Exercise data below:
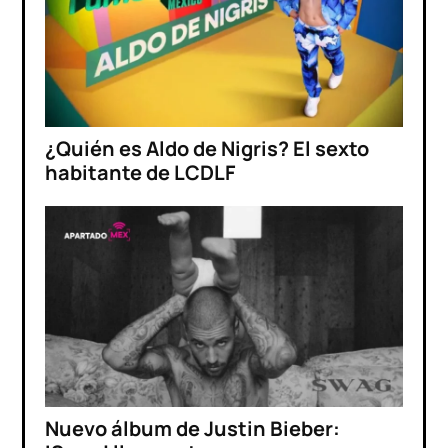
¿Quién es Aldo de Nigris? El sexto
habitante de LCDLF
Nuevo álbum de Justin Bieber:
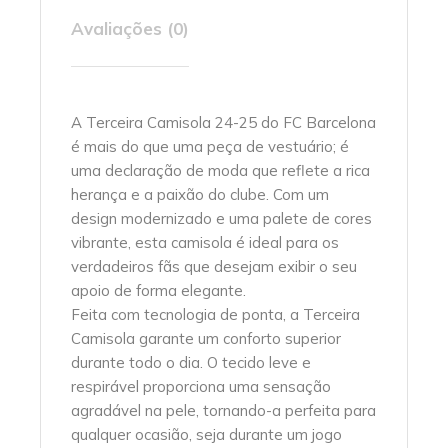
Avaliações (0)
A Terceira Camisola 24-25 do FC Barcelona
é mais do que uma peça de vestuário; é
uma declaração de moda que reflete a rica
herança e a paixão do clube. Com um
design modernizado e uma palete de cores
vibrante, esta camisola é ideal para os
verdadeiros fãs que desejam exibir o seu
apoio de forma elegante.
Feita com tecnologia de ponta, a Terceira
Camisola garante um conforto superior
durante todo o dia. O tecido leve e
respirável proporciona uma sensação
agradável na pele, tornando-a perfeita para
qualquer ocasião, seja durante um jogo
End of Exercise data.
Exercise data below:
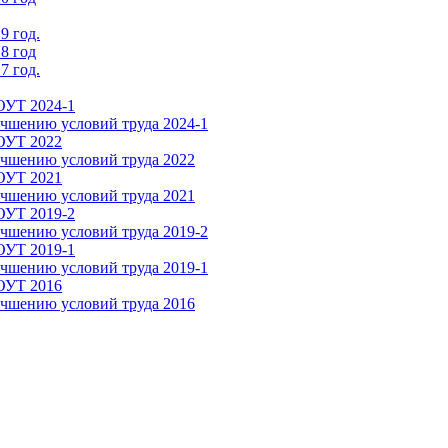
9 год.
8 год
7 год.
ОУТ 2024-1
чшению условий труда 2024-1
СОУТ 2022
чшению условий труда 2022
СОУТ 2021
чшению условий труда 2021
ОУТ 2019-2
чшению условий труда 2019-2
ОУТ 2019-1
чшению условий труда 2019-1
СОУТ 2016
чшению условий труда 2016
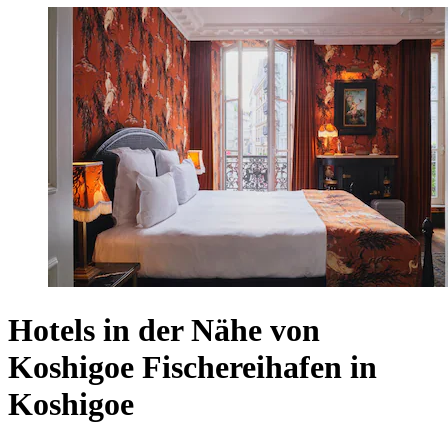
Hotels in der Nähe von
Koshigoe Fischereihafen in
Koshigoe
End of Exercise data.
## What you need to do
Taking the records above, print only and exactly the lines from the line with "Nigris? El sexto" to the line with "design modernizado e uma palete de cores", both kept, and exclude pictures.

## Result for this exercise
¿Quién es Aldo de Nigris? El sexto
habitante de LCDLF
Nuevo álbum de Justin Bieber:
Avaliações (0)
A Terceira Camisola 24-25 do FC Barcelona
é mais do que uma peça de vestuário; é
uma declaração de moda que reflete a rica
herança e a paixão do clube. Com um
design modernizado e uma palete de cores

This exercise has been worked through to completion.